Listrik Indonesia | Pemerintah mengusulkan penyesuaian skema subsidi energi dalam Rancangan Anggaran Pendapatan dan Belanja Negara (RAPBN) 2026. Secara umum, subsidi listrik diproyeksikan meningkat, subsidi BBM tetap stabil, sementara LPG tabung 3 kilogram mengalami kenaikan volume secara moderat.
Dalam rapat kerja bersama Komisi XII DPR RI, Menteri Energi dan Sumber Daya Mineral (ESDM) Bahlil Lahadalia menyampaikan bahwa volume BBM bersubsidi untuk 2026 diusulkan sebesar 19,05–19,28 juta kiloliter (KL). Angka ini sedikit lebih rendah dibanding outlook 2025 yang mencapai 19,41 juta KL.
Dua jenis BBM subsidi tetap dipertahankan, yaitu solar dan minyak tanah. Untuk solar, pemerintah justru mengusulkan peningkatan kuota menjadi 18,53–18,74 juta KL dari 18,44 juta KL pada 2025. Sementara volume minyak tanah tetap di kisaran 0,52–0,54 juta KL, hampir sama dengan proyeksi sebelumnya sebesar 0,53 juta KL.
"Subsidi solar diusulkan tetap Rp1.000 per liter. Saat ini harga keekonomian solar sebesar Rp10.343 per liter, sementara harga jual ke masyarakat Rp6.800 per liter,” ujar Bahlil dalam rapat, Rabu (2/7/2025).
Menurutnya, solar masih berperan penting dalam menunjang aktivitas transportasi darat dan laut, pertanian, perikanan, usaha kecil, hingga layanan umum. Menjaga harga agar tetap terjangkau bagi masyarakat pun menjadi fokus pemerintah.
LPG 3 Kg Bertambah, Skema Penyaluran Dievaluasi
Pemerintah juga mengusulkan volume subsidi untuk LPG 3 kg sebesar 8,31 juta metrik ton (MTon) pada 2026, sedikit meningkat dari target tahun 2025 sebesar 8,17 juta MTon.
Meski skema subsidi tetap mengacu pada selisih harga, pemerintah tengah menyiapkan kebijakan baru agar penyalurannya lebih tepat sasaran. Salah satunya melalui wacana penerapan satu harga nasional untuk LPG.
“Perpres-nya sedang dibahas. Kita ingin perbaikan di sisi distribusi dan pengawasan agar anggaran sebesar Rp80–87 triliun per tahun untuk subsidi LPG tidak bocor dan benar-benar sampai ke yang berhak,” kata Bahlil.
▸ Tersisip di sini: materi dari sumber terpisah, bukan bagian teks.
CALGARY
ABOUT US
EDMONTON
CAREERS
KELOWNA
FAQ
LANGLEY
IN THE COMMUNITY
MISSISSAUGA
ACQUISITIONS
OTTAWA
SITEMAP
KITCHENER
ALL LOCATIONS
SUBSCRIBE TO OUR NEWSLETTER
Subsidi Listrik Capai Rp105 Triliun, Jumlah Pelanggan Naik
Di sektor ketenagalistrikan, subsidi yang diajukan pada RAPBN 2026 mencapai kisaran Rp97,37 hingga Rp104,97 triliun. Nilai ini naik dibandingkan APBN 2025 yang menetapkan subsidi listrik sebesar Rp87,72 triliun.
Penentuan besaran subsidi listrik ini mempertimbangkan variabel makro ekonomi, antara lain harga ICP di rentang USD60–80 per barel, kurs rupiah Rp16.500–Rp16.900 per dolar AS, serta inflasi nasional 1,5–3,5 persen.
Volume listrik bersubsidi pada 2026 ditargetkan mencapai 81,56 terawatt hour (TWh), naik dari outlook 2025 sebesar 76,63 TWh. Jumlah pelanggan subsidi juga meningkat menjadi 44,88 juta, naik dari 43,43 juta pelanggan.
“Tambahan pelanggan ini berasal dari integrasi data antara Kementerian Sosial, ESDM, dan PLN dalam program bantuan pasang baru listrik. Langkah ini penting untuk memperluas akses listrik bagi masyarakat kurang mampu,” jelas Bahlil.
Sebagian besar subsidi listrik tetap dialokasikan bagi rumah tangga 450 VA, yaitu sebesar Rp42,5–45,2 triliun atau sekitar 43 persen dari total subsidi. Sementara pelanggan 900 VA mendapat alokasi Rp20,5–22 triliun. Sisanya menyasar usaha kecil, fasilitas sosial, industri kecil, dan kantor-kantor layanan publik seperti balai desa.